The AQP2 gene, located on the long arm of chromosome 12 (12q12-q13), encodes a protein called aquaporin 2. This protein is localized in kidney collecting ducts, where it forms a channel that transports water molecules through cell membranes. The aquaporin channel 2 plays an essential role in maintaining water balance in the body. Placing these channels it is controlled by the hormone vasopressin or antidiuretic hormone (ADH), encoded by the gene AVPR2 previously seen.
They have identified at least 40 mutations in the AQP2 gene in people with diabetes insipidus. Most of the mutations cause the aquaporin protein fold improperly 2-dimensional in form March 1st. The misfolded protein is retained inside the cell, which can not reach the cell membrane for the transport of water molecules, which causes the kidneys are unable to respond to signals ADH. As a result, the collecting ducts not reabsorb water as they should, and the body produces excessive amounts of urine. These problems with the water balance are characteristic of diabetes insipidus.

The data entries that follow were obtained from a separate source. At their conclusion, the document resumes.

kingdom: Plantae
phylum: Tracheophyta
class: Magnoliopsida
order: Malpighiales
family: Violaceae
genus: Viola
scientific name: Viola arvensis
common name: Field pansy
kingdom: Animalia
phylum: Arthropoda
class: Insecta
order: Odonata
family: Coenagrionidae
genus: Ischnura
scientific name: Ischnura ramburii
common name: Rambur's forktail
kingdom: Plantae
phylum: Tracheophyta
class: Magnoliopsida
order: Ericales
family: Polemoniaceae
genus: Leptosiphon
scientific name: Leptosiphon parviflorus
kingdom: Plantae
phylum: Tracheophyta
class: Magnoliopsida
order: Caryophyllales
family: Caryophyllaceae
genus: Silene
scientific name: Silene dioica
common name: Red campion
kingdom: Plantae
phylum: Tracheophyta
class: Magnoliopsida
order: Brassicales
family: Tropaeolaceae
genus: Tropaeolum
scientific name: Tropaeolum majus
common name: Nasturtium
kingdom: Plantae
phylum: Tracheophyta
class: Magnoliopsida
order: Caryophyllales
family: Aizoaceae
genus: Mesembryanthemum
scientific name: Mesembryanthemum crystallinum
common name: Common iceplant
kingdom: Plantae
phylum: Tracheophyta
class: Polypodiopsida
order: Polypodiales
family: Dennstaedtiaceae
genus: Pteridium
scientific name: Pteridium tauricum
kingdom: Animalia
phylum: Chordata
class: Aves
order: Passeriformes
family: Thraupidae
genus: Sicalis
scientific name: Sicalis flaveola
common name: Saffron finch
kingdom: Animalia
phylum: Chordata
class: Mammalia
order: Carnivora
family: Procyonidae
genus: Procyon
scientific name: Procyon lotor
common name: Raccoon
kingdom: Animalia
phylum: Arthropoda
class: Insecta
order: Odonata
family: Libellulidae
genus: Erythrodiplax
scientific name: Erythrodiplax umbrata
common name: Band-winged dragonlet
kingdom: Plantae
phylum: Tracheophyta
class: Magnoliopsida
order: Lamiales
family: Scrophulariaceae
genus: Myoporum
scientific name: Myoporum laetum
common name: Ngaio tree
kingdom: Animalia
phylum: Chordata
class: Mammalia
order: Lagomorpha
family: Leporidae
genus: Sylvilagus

When nephrogenic diabetes insipidus is due to mutations in the gene AVPR2, it inherited an X - linked recessive pattern AVPR2 The gene is located on the X chromosome, one of the two sex chromosomes. In males, an altered copy of the gene in each cell is sufficient to cause disease. In women, a mutation must occur in both copies of the gene to cause the disorder. However, some women who have a single mutated copy of the gene AVPR2 have characteristics of diabetes insipidus including polyuria and polydipsia. A feature of the X - linked inheritance is that fathers can not pass X - linked traits to their sons chromosome. When nephrogenic diabetes insipidus is due to mutations in the gene AQP2, you can have a pattern or autosomal recessive inheritance, less frequently, an autosomal dominant inheritance. In the autosomal recessive both gene copies in each cell must have mutations for alteration is expressed. The parents of an individual with an autosomal recessive disease have a copy of the mutated gene, but usually show no signs and symptoms of the disease. In the autosomal dominant AQP2 a mutated copy of the gene in each cell is sufficient to lead to the disease.
Tests in IVAMI: in IVAMI perform detection of mutations associated with diabetes insipidus, by complete PCR amplification of the exons of AVPR2 and AQP2, respectively, and subsequent sequencing genes.
Samples recommended: EDTA blood collected for separation of blood leukocytes, or impregnated sample card with dried blood (IVAMI may mail the card to deposit the blood sample).